Overview

Oncolytic Virotherapy Plus PD-1 Inhibitor for Patients With Refractory Malignant Ascites

Status:
Not yet recruiting
Trial end date:
2025-03-20
Target enrollment:
0
Participant gender:
All
Summary
The objective of this study is to evaluate the safety/tolerability efficacy of oncolytic virotherapy combined with Tislelizumab for patients with refractory malignant ascites.
Phase:
Phase 1
Accepts Healthy Volunteers?
No
Details
Lead Sponsor:
Fudan University
Criteria
Inclusion Criteria:

- Written informed consent obtained.

- Age ≥ 18 years at time of study entry.

- Pathologically diagnosed solid tumor malignancy.

- Malignant peritoneal ascites confirmed by peritoneal brush cytology.

- Failures from chemotherapy against malignant ascites.

- Cooperative Oncology Group-Status (ECOG Status) 0 or 1

Exclusion Criteria:

- Previous (<4 weeks) or concurrent treatment with systemic or intraperitoneal
chemotherapy or biological agents such as monoclonal antibodies.

- History of cardiac disease, including clinically significant gastrointestinal bleeding
within 4 weeks prior to start of study treatment

- Thrombotic or embolic events such as cerebrovascular accident (including transient
ischemic attacks), deep vein thrombosis or pulmonary embolism within the 6 months
Prior to the first dose of study drug with the exception of thrombosis of a segmental
portal vein.

- Prior treatment with oncolytic virotherapy.

- Radiotherapy administered less then 4 weeks prior to study treatment start.

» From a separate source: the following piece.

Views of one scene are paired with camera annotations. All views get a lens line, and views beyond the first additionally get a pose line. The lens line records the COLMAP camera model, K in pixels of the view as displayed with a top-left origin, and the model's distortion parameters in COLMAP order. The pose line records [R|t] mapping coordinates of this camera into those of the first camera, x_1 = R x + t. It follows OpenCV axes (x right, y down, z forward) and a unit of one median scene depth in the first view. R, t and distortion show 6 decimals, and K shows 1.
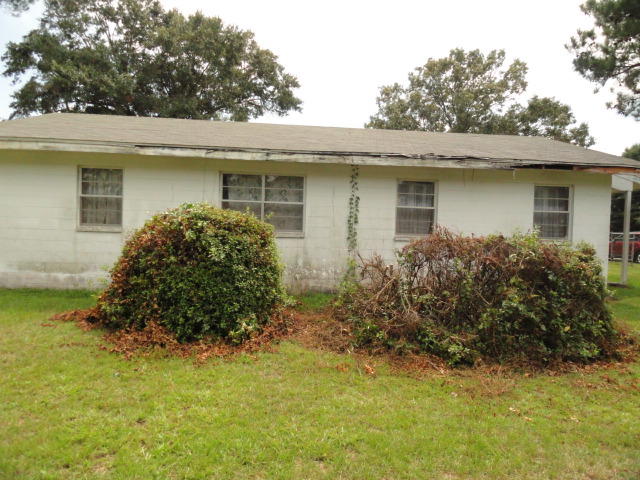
lens RADIAL K [[448.1, 0, 320.0], [0, 448.1, 240.0], [0, 0, 1]] dist [-0.002301, 0.000601]
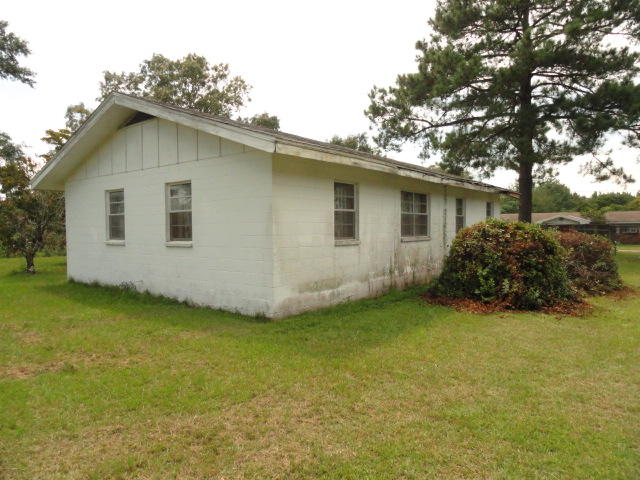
lens RADIAL K [[448.1, 0, 320.0], [0, 448.1, 240.0], [0, 0, 1]] dist [-0.002301, 0.000601]
pose [[0.659151, -0.060120, 0.749604, -1.303996], [0.047827, 0.998133, 0.037997, -0.071732], [-0.750488, 0.010806, 0.660795, 0.367259]]
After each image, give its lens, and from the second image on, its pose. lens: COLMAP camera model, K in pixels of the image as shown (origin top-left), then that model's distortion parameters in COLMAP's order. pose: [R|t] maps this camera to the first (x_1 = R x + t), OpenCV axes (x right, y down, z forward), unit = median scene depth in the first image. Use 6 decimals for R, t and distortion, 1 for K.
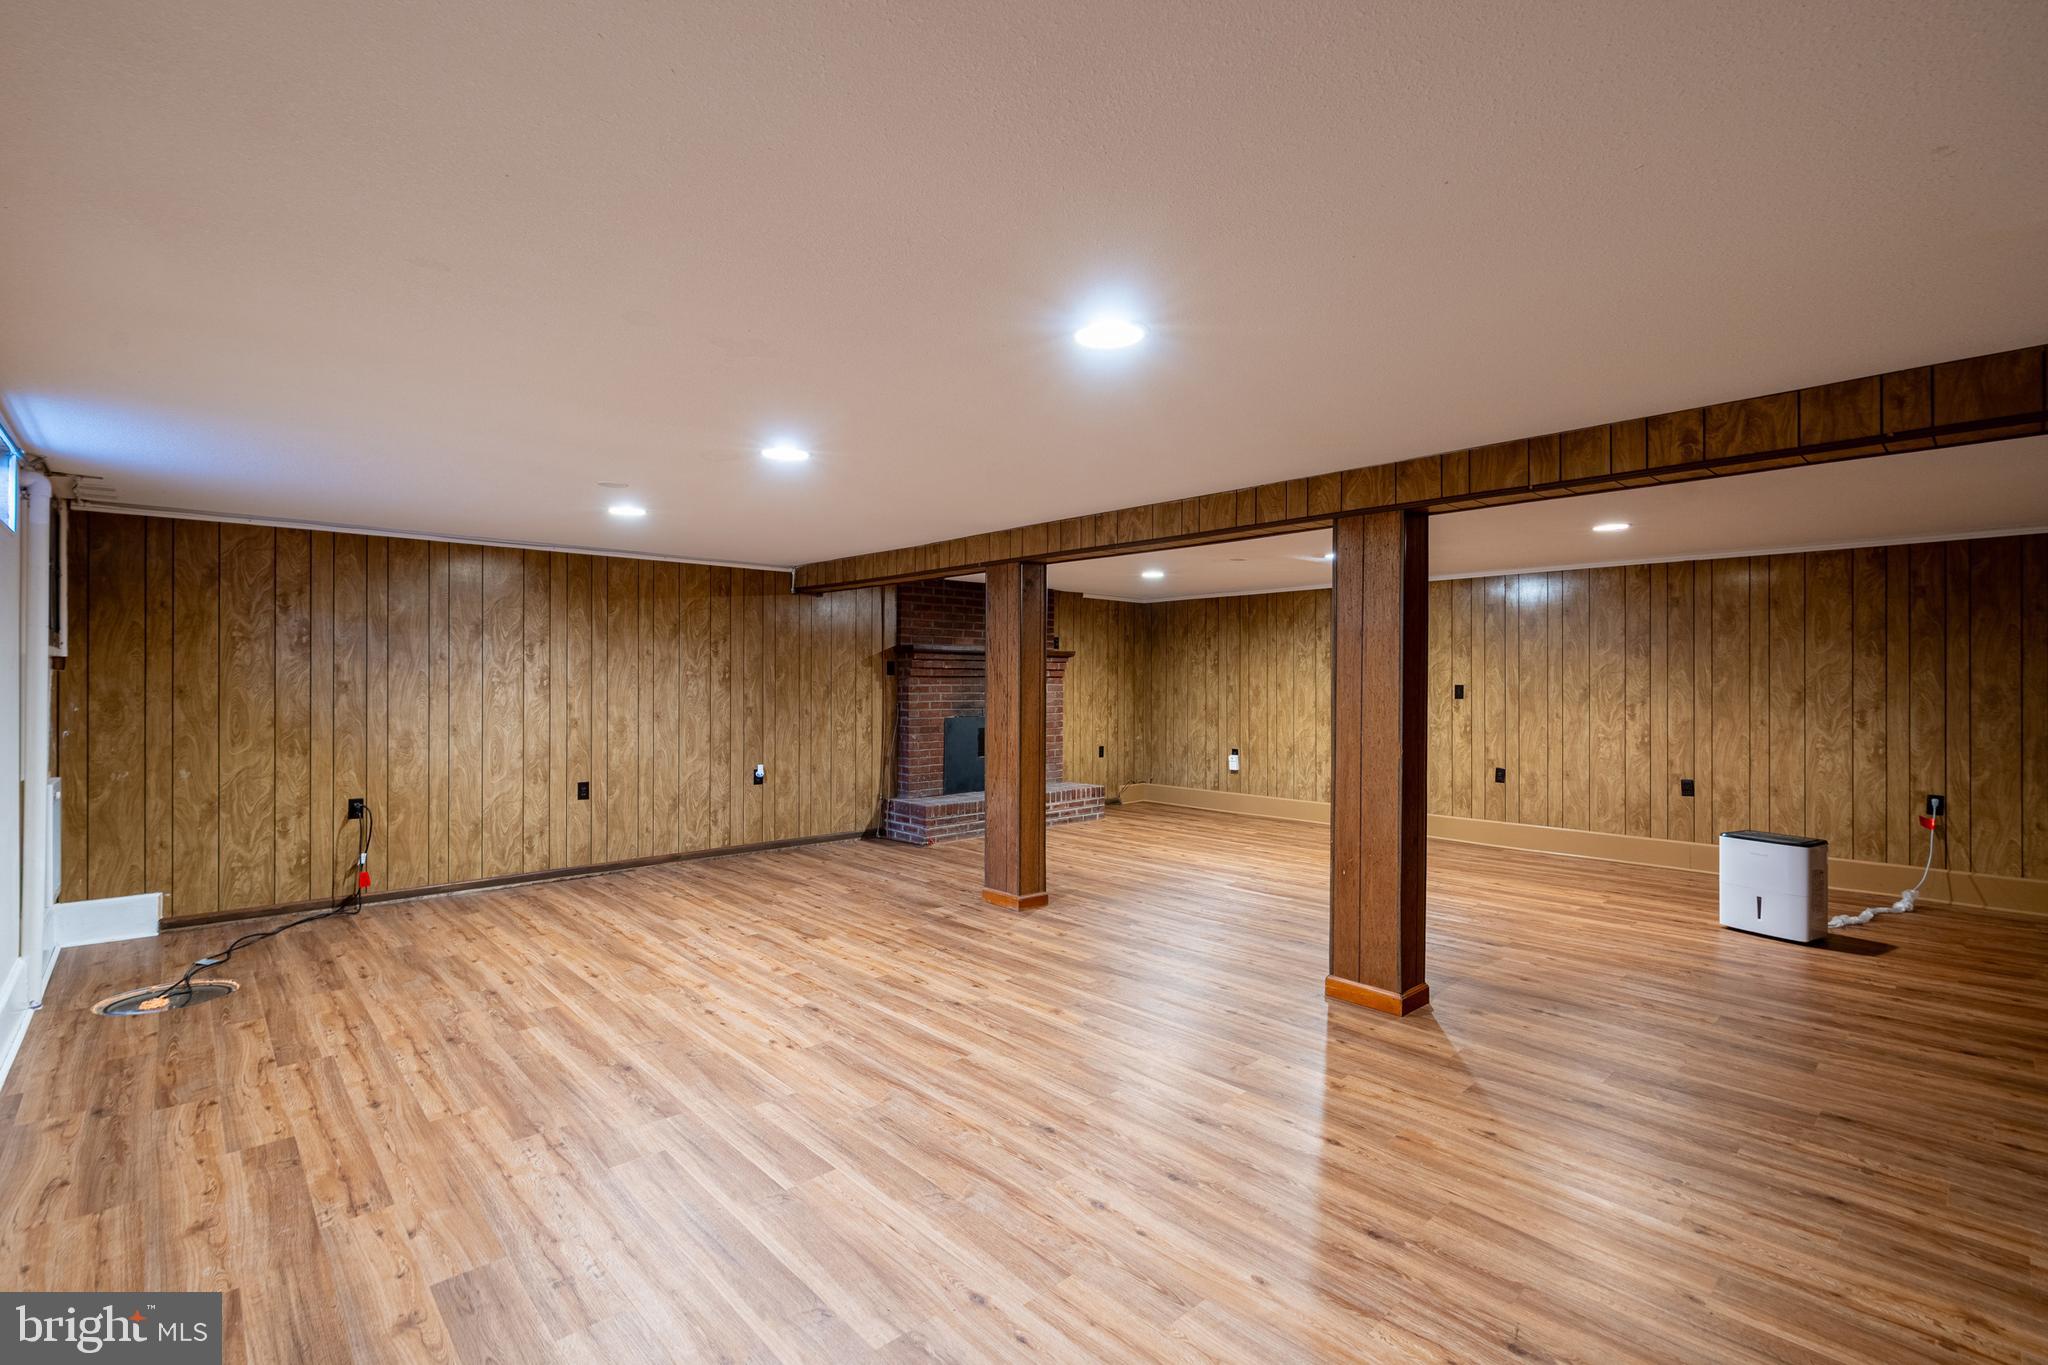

- Major surgery within 4 weeks of starting the study treatment OR subjects who have not
recovered from effects of major surgery.

- Patients with second primary cancer, except adequately treated basal skin cancer or
carcinoma in-situ of the cervix.

- Immunocompromised patients, e.g. patients who are known to be serologically positive
for human immunodeficiency virus (HIV).

- Participation in another clinical study with an investigational product during the
last 30 days before inclusion or 7 half-lifes of previously used trial medication,
whichever is longer.

- Any condition or comorbidity that, in the opinion of the investigator, would interfere
with evaluation of study Treatment or interpretation of patient safety or study
results, including but not limited to:

- history of interstitial lung disease

- Hepatitis B Virus (HBV) and Hepatitis C Virus (HCV) coinfection (i.e double infection)

- known acute or chronic pancreatitis

- active tuberculosis

- any other active infection (viral, fungal or bacterial) requiring systemic therapy

- history of allogeneic tissue/solid organ transplant

- diagnosis of immunodeficiency or patient is receiving chronic systemic steroid therapy
or any other form of immunosuppressive therapy within 7 days prior to the first dose
of Tislelizumab treatment.

- Has an active autoimmune disease requiring systemic treatment within the past 3 months
or a documented history of clinically severe autoimmune disease, or a syndrome that
requires systemic steroids or immunosuppressive agents. Exceptions: Subjects with
vitiligo, hypothyroidism, diabetes mellitus type I or resolved childhood asthma/atopy
are an exception to this rule. Subjects that require intermittent use of
bronchodilators or local steroid injections would not be excluded from the study.
Subjects with Hashimoto thyroiditis, hypothyroidism stable on hormone replacement or
psoriasis not requiring treatment are not excluded from the study.

- Live vaccine within 30 days prior to the first dose of Tislelizumab treatment or
during study treatment.

- History or clinical evidence of Central Nervous System (CNS) metastases Exceptions
are: Subjects who have completed local therapy and who meet both of the following
criteria: I. are asymptomatic and II. have no requirement for steroids 6 weeks prior
to start of Tislelizumab treatment. Screening with CNS imaging (CT or MRI) is required
only if clinically indicated or if the subject has a history of CNS

- Medication that is known to interfere with any of the agents applied in the trial.

- Any other efficacious cancer treatment except protocol specified treatment at study
start.

- Patient has received any other investigational product within 28 days of study entry.

- Female subjects who are pregnant, breast-feeding or male/female patients of
reproductive potential who are not employing an effective method of birth control
(failure rate of less than 1% per year). [Acceptable methods of contraception are:
implants, injectable contraceptives, combined oral contraceptives, intrauterine
pessars (only hormonal devices), sexual abstinence or vasectomy of the partner]. Women
of childbearing potential must have a negative pregnancy test (serum β-HCG) at
screening.

Patient with any significant history of non-compliance to medical regimens or with
inability to grant reliable informed consent.